One of these days it won't be misguided.
(Incidentally, for anyone who tried and failed to listen to the radio interview thanks to the arse-ache that is realplayer, you can now hear it here instead)
Wednesday 6 May 2009
That's all well and good, we can record the daily temperatures and keep track of all the other relevant details of a cycle. Every month we end up with a wonderfully colourful and complicated graph with dots and lines and trends and numbers and letters and bells and whistles.
All of which combine to tell us how tremendously normal, yet overwhelmingly unpregnant, we are. It really makes you feel extra special to see a sarcastically graphic representation of your own uselessness.
One of the details you can record on there are the days you have sex. (With each other.)
That, right there, may well be the first time I've ever used that term here, and for a good reason. It's one of the many, many terms you can use to describe the act itself.
You could call it shagging, or humping, or riding, or screwing, or copulating, or making love, or horizontal jogging, or indeed any one of a hundred terms ranging from the graphic and crude, to the suggestive and cute.
With all these marvellous phrases at their disposal, what do our Fertility Friend buddies choose to use to denote the act?
BD, or 'Baby Dance'.
I'm aware that not everyone wants to use the cruder terms for the squelchy sessions, but what sort of a demented walking talking head injury victim came up with that particular vomit inducing beauty?
It's not a dance. There are no tuxedos or ball gowns, there is no grand entrance, and there are no marks out of ten. Thankfully.
It's rarely graceful or stylish, you don't normally cover all four corners of the room, and frankly, you'll be lucky if it lasts as long as the average waltz.
You can forget about having two consecutive attempts, or swapping partners, and I'm yet to see anyone on 'Dancing with the stars' shuffle naked across the bed on their knees to reach for a cushion to shove under their partner's backside.
Adding 'baby' to the name doesn't help, it's not like you are going to forget what you're doing. I get the vision of the words 'baby dance' in my head in shades of pink or powder blue and I hear twinkle twinkle little star on repeat in my brain.
Talcum powder, knitted blankets, and nappies all spring to mind. Edible underwear, does not.

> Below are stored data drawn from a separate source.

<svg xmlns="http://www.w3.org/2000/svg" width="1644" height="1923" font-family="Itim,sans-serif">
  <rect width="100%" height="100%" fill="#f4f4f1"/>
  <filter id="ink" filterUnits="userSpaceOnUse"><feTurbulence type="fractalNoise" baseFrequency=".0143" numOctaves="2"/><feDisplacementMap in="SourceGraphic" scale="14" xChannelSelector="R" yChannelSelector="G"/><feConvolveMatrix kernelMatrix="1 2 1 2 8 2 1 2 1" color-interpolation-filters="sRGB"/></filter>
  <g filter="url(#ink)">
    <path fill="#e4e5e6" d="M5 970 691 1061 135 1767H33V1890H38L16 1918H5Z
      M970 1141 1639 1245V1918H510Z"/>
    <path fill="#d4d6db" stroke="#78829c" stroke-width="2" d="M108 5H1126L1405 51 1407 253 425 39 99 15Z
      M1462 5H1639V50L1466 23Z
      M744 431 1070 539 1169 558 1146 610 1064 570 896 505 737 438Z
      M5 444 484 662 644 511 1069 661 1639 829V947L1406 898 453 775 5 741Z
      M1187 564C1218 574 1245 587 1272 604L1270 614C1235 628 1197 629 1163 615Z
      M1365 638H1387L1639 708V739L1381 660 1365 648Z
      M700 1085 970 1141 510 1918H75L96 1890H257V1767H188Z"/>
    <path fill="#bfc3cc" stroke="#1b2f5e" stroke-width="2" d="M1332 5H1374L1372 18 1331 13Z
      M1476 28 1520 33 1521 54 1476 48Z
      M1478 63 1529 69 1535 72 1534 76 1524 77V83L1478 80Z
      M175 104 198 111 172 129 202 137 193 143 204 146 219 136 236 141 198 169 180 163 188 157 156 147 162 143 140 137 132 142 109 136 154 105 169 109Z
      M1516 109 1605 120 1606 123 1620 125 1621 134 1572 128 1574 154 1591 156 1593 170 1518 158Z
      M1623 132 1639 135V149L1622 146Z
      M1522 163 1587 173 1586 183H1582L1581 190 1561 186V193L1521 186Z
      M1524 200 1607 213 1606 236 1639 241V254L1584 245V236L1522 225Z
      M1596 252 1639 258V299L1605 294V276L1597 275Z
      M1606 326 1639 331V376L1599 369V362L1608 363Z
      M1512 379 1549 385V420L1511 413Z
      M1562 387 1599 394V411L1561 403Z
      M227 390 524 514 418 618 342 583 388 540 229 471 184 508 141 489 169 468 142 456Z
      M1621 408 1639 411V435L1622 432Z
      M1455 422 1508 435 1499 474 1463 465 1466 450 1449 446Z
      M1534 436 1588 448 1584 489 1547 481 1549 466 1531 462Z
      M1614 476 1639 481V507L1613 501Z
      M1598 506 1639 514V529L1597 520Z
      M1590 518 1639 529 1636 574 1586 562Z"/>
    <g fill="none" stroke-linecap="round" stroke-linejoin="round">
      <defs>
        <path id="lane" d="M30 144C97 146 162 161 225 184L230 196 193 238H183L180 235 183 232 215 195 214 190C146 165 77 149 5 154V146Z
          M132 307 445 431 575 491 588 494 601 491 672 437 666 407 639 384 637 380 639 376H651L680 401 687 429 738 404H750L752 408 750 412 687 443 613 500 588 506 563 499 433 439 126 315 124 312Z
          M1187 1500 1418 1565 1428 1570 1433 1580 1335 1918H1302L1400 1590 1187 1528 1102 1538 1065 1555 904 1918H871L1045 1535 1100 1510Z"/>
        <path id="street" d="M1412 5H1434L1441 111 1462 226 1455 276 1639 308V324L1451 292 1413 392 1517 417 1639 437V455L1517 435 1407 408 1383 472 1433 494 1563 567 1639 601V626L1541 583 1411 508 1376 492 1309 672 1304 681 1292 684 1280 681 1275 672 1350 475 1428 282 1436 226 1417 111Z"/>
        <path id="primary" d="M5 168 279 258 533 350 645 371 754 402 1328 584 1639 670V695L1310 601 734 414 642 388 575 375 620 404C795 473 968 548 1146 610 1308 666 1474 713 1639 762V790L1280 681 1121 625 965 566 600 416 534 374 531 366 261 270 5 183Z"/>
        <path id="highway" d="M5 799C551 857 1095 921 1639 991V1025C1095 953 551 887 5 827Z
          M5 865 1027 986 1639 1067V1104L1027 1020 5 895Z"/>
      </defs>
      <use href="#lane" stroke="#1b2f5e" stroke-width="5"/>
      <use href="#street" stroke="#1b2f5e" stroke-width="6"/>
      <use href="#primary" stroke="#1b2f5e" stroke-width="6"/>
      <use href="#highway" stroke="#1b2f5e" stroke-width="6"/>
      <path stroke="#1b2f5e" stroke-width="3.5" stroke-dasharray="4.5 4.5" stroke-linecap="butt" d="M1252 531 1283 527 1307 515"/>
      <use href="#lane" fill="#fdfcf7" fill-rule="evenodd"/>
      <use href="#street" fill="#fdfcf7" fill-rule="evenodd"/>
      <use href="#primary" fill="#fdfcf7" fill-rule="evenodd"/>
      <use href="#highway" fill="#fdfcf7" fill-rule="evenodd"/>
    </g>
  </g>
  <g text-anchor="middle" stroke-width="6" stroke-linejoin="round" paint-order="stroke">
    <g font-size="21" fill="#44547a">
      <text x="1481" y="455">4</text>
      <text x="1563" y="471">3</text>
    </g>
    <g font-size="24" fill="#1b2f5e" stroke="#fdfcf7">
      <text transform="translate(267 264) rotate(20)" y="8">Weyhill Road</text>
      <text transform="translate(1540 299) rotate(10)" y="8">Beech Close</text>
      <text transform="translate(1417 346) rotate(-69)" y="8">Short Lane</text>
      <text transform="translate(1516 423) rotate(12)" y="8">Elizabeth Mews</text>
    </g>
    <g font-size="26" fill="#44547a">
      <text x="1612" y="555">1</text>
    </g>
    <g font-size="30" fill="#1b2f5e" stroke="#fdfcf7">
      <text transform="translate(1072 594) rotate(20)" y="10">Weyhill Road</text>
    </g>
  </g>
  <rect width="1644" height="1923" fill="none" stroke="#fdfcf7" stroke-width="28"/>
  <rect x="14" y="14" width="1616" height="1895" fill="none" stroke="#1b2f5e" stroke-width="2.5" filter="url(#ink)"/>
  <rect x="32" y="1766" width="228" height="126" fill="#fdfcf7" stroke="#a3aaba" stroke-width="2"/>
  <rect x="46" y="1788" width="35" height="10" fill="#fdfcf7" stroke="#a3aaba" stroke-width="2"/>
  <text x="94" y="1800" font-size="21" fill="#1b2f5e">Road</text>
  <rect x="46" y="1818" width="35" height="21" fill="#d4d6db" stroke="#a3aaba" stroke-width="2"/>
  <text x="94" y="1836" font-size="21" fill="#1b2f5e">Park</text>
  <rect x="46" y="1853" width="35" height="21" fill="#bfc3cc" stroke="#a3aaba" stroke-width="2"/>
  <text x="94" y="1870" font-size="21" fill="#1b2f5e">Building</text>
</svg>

Get a grip Fertility Friend people, or I may be tempted to send your offices a baby explosive device in the post, or baby beat your CEO around the face and throat with a golf club.
Monday 4 May 2009
As a special threefold tribute to you ‘just relaxers’ out there, we paid no attention to what cycle day it was and just had ‘at it’, we tested the resolve of a childhood bed, not to mention the paper thin walls, and we even gloriously revelled in a fine hotel.
Curiously enough, and some of you may be shocked to read this, but doing it while not knowing what cycle day it is, is exactly the same as doing it while knowing.
Everything still goes in the same places, the same noises get made, the same squelching occurs, and the few minutes of wondering if that was 'the one' still takes place.
Shocking, I know.
This evening for the first time, I listened to the interview that I had last Friday, and I’m seriously regretting not having used a voice box.
I sound like I was wearing wellingtons, I stuttered for about 11 of the 14 or so minutes it lasted, I said ‘Umm’ 4,617 times, and I compared my poor wife to a cow.
A roaring success.
If that hasn’t turned you off the idea of listening, go here, and under 'shows from the past week' click on Friday’s show to hear it. You need RealPlayer to play it; I’m on from about 1:14 onwards.
Now that we’re back, a quick consultation on Fertility Friend tells me it’s CD20, so we are already floating down the two week wait river on a raft of just relaxedness with just a week or so to go.
It’s all fun and games, but we really would like this to stop now. Really. Can we do that please?